Penggalan Teks:
##############################
Izinkan saya menambah dua contoh lagi. Puthut EA dalam Kitab Salah Paham (Dua Tangisan pada Satu Malam, Penerbit Kompas, 2003) menulis: ”Puntung rokoknya yang masih menyala jatuh di kaus oblong yang lusuh dan membuat beberapa lubang.” Meski kita bisa menebak dengan tepat maksud kalimat itu, paling tidak sebuah pertanyaan masih bisa diajukan kepadanya: siapa yang membuat beberapa lubang? Jawabannya bisa rokoknya yang masih menyala atau kaus oblong yang lusuh. Dengan kata lain, kalimat tersebut bahkan masih bisa menyesatkan.
##############################
Data Tercatat:
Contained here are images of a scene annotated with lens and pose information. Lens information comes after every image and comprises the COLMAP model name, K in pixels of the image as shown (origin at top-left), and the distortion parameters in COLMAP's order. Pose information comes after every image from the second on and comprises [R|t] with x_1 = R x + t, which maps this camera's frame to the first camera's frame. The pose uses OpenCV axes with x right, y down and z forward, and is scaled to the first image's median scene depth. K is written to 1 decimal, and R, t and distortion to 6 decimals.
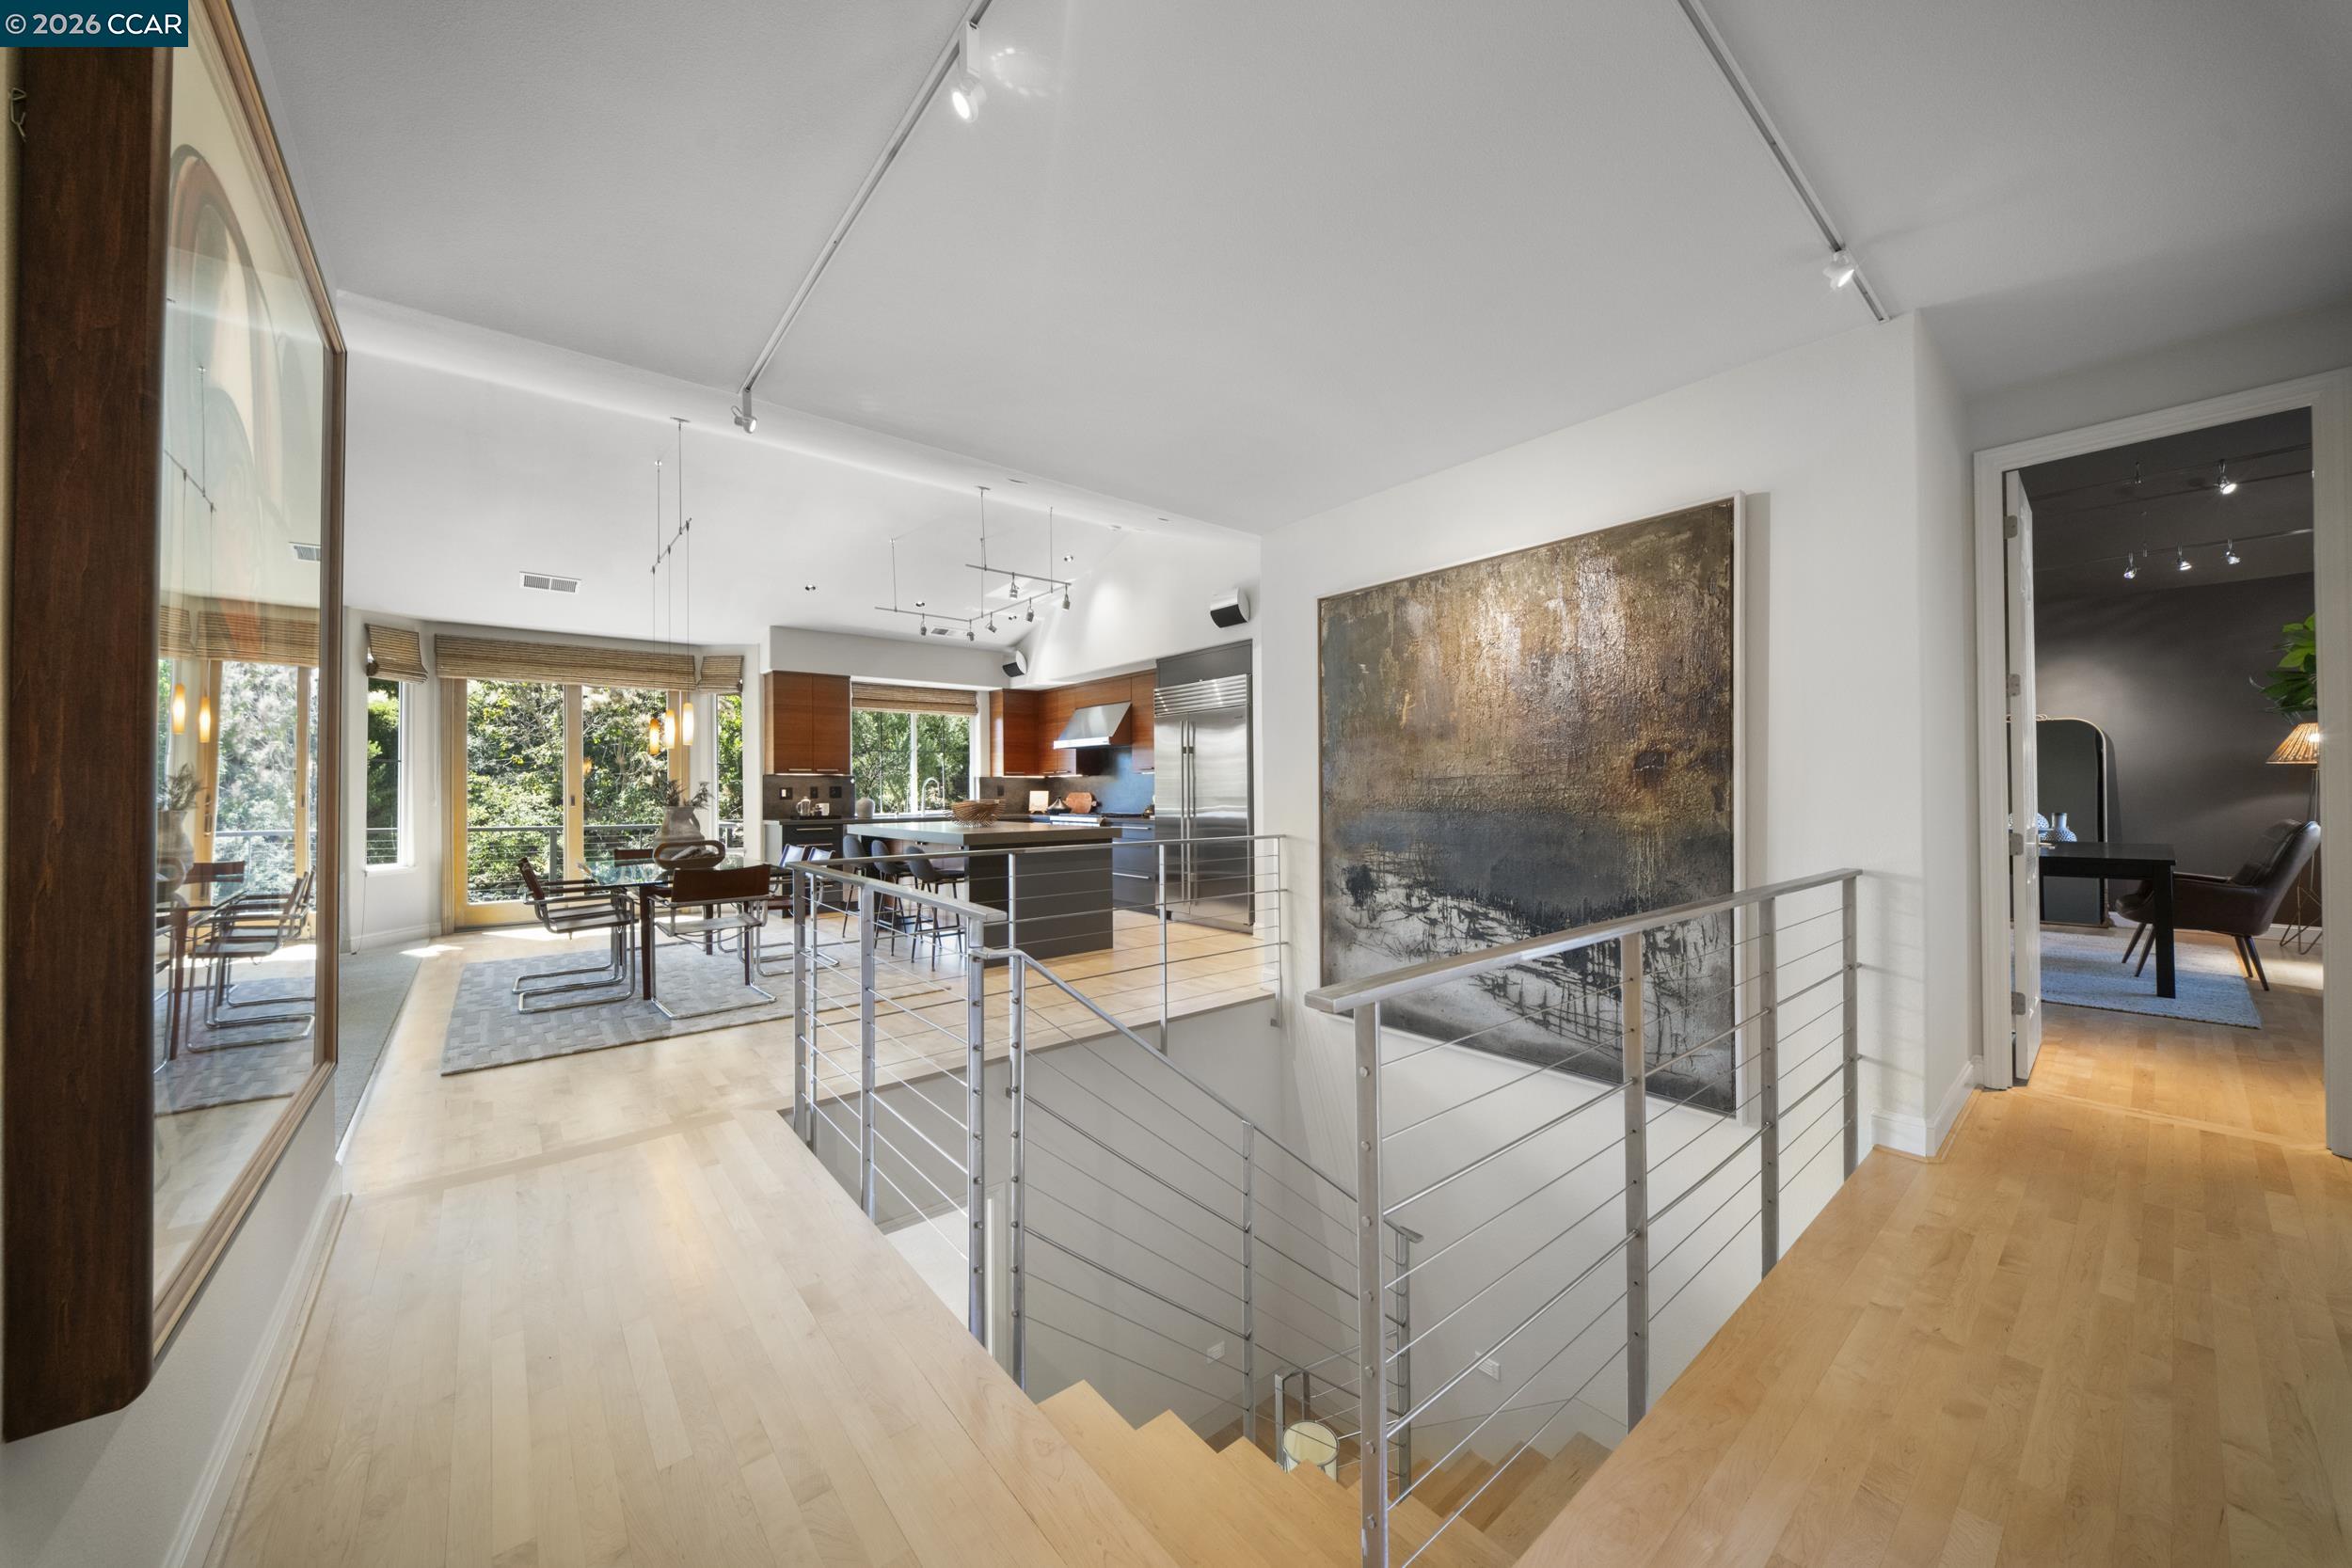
##############################
Soal untuk Dikerjakan:
a: Menurut penggalan teks tentang kalimat yang menyesatkan, penerbit mana yang menerbitkan karya Puthut EA yang dikutip?
b: Dalam penggalan teks tentang kalimat yang menyesatkan, sebutkan semua keterangan yang tercantum di dalam tanda kurung setelah judul karya Puthut EA.
c: Teruskan penggalan teks tentang kalimat yang menyesatkan, dimulai setelah kalimat terakhirnya.

Jawaban:
a: Penerbit Kompas.

b: Dua Tangisan pada Satu Malam; Penerbit Kompas; 2003

c:
Dan, ini sebaris kalimat yang dicuplik dari cerita pendek Lubang Hitam Linda Christanty (Kuda Terbang Maria Pinto, Kata Kita, 2004): ”Dia kenakan mantel berkerah bulu cerpelai, baju obral, empat dollar.” Sejenak kita akan mengira ini merupakan kalimat majemuk, gabungan dari tiga kalimat: dia kenakan mantel berkerah bulu cerpelai; dia kenakan baju obral; dan dia kenakan empat dollar. Tapi, apa maksudnya ”dia kenakan empat dollar”? Aha, ternyata yang dimaksud Linda adalah ”dia kenakan mantel berkerah bulu cerpelai, yang adalah baju obral, dan harganya empat dollar”. Lagi-lagi kalimat menyesatkan, tapi dengan mudah kita segera tahu maksudnya, dan segalanya (dibuat) terang-benderang kembali. Mengapa?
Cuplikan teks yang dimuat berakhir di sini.